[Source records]
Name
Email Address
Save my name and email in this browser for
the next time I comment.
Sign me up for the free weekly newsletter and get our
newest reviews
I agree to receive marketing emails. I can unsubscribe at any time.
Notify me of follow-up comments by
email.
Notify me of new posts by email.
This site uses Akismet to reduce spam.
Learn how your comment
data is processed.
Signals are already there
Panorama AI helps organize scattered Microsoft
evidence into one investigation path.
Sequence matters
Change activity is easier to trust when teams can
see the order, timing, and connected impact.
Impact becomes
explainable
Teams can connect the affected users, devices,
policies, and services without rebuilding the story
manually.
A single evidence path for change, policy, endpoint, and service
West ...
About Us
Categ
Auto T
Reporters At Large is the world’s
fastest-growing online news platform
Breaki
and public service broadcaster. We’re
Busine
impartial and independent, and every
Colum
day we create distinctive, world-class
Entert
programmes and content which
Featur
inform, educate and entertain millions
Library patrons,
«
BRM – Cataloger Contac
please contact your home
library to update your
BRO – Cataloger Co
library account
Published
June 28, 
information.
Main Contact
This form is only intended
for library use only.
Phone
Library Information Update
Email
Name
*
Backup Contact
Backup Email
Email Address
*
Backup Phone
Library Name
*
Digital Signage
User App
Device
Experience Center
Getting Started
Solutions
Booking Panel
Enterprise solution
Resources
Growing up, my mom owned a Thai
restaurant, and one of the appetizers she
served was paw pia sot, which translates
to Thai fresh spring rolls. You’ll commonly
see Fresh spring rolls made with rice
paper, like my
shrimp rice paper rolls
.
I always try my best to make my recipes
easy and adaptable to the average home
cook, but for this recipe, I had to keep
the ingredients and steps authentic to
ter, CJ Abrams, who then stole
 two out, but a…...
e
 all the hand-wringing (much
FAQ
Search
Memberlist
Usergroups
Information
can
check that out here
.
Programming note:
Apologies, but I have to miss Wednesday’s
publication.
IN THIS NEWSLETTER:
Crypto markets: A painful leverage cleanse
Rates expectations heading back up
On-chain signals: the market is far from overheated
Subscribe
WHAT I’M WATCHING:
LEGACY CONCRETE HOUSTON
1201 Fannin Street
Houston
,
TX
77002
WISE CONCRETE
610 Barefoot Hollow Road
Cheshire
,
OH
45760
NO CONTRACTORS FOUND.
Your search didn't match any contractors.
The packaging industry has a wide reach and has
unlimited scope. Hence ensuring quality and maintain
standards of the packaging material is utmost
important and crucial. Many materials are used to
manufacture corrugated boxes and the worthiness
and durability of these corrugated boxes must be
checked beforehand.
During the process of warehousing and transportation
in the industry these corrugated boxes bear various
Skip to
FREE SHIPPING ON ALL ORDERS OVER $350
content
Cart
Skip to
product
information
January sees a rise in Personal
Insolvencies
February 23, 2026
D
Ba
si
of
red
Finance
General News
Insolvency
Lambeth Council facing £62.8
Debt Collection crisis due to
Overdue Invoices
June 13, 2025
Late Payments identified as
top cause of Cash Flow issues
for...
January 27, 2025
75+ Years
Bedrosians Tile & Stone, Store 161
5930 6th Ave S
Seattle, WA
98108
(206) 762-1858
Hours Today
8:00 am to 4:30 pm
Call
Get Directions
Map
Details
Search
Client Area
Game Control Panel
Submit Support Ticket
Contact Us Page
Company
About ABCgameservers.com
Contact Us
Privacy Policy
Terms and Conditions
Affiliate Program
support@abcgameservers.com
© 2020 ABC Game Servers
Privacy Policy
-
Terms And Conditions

What you are asked to do:
Restate all of the entries above precisely.

Exercise response:
Name
Email Address
Save my name and email in this browser for
the next time I comment.
Sign me up for the free weekly newsletter and get our
newest reviews
I agree to receive marketing emails. I can unsubscribe at any time.
Notify me of follow-up comments by
email.
Notify me of new posts by email.
This site uses Akismet to reduce spam.
Learn how your comment
data is processed.
Signals are already there
Panorama AI helps organize scattered Microsoft
evidence into one investigation path.
Sequence matters
Change activity is easier to trust when teams can
see the order, timing, and connected impact.
Impact becomes
explainable
Teams can connect the affected users, devices,
policies, and services without rebuilding the story
manually.
A single evidence path for change, policy, endpoint, and service
West ...
About Us
Categ
Auto T
Reporters At Large is the world’s
fastest-growing online news platform
Breaki
and public service broadcaster. We’re
Busine
impartial and independent, and every
Colum
day we create distinctive, world-class
Entert
programmes and content which
Featur
inform, educate and entertain millions
Library patrons,
«
BRM – Cataloger Contac
please contact your home
library to update your
BRO – Cataloger Co
library account
Published
June 28, 
information.
Main Contact
This form is only intended
for library use only.
Phone
Library Information Update
Email
Name
*
Backup Contact
Backup Email
Email Address
*
Backup Phone
Library Name
*
Digital Signage
User App
Device
Experience Center
Getting Started
Solutions
Booking Panel
Enterprise solution
Resources
Growing up, my mom owned a Thai
restaurant, and one of the appetizers she
served was paw pia sot, which translates
to Thai fresh spring rolls. You’ll commonly
see Fresh spring rolls made with rice
paper, like my
shrimp rice paper rolls
.
I always try my best to make my recipes
easy and adaptable to the average home
cook, but for this recipe, I had to keep
the ingredients and steps authentic to
ter, CJ Abrams, who then stole
 two out, but a…...
e
 all the hand-wringing (much
FAQ
Search
Memberlist
Usergroups
Information
can
check that out here
.
Programming note:
Apologies, but I have to miss Wednesday’s
publication.
IN THIS NEWSLETTER:
Crypto markets: A painful leverage cleanse
Rates expectations heading back up
On-chain signals: the market is far from overheated
Subscribe
WHAT I’M WATCHING:
LEGACY CONCRETE HOUSTON
1201 Fannin Street
Houston
,
TX
77002
WISE CONCRETE
610 Barefoot Hollow Road
Cheshire
,
OH
45760
NO CONTRACTORS FOUND.
Your search didn't match any contractors.
The packaging industry has a wide reach and has
unlimited scope. Hence ensuring quality and maintain
standards of the packaging material is utmost
important and crucial. Many materials are used to
manufacture corrugated boxes and the worthiness
and durability of these corrugated boxes must be
checked beforehand.
During the process of warehousing and transportation
in the industry these corrugated boxes bear various
Skip to
FREE SHIPPING ON ALL ORDERS OVER $350
content
Cart
Skip to
product
information
January sees a rise in Personal
Insolvencies
February 23, 2026
D
Ba
si
of
red
Finance
General News
Insolvency
Lambeth Council facing £62.8
Debt Collection crisis due to
Overdue Invoices
June 13, 2025
Late Payments identified as
top cause of Cash Flow issues
for...
January 27, 2025
75+ Years
Bedrosians Tile & Stone, Store 161
5930 6th Ave S
Seattle, WA
98108
(206) 762-1858
Hours Today
8:00 am to 4:30 pm
Call
Get Directions
Map
Details
Search
Client Area
Game Control Panel
Submit Support Ticket
Contact Us Page
Company
About ABCgameservers.com
Contact Us
Privacy Policy
Terms and Conditions
Affiliate Program
support@abcgameservers.com
© 2020 ABC Game Servers
Privacy Policy
-
Terms And Conditions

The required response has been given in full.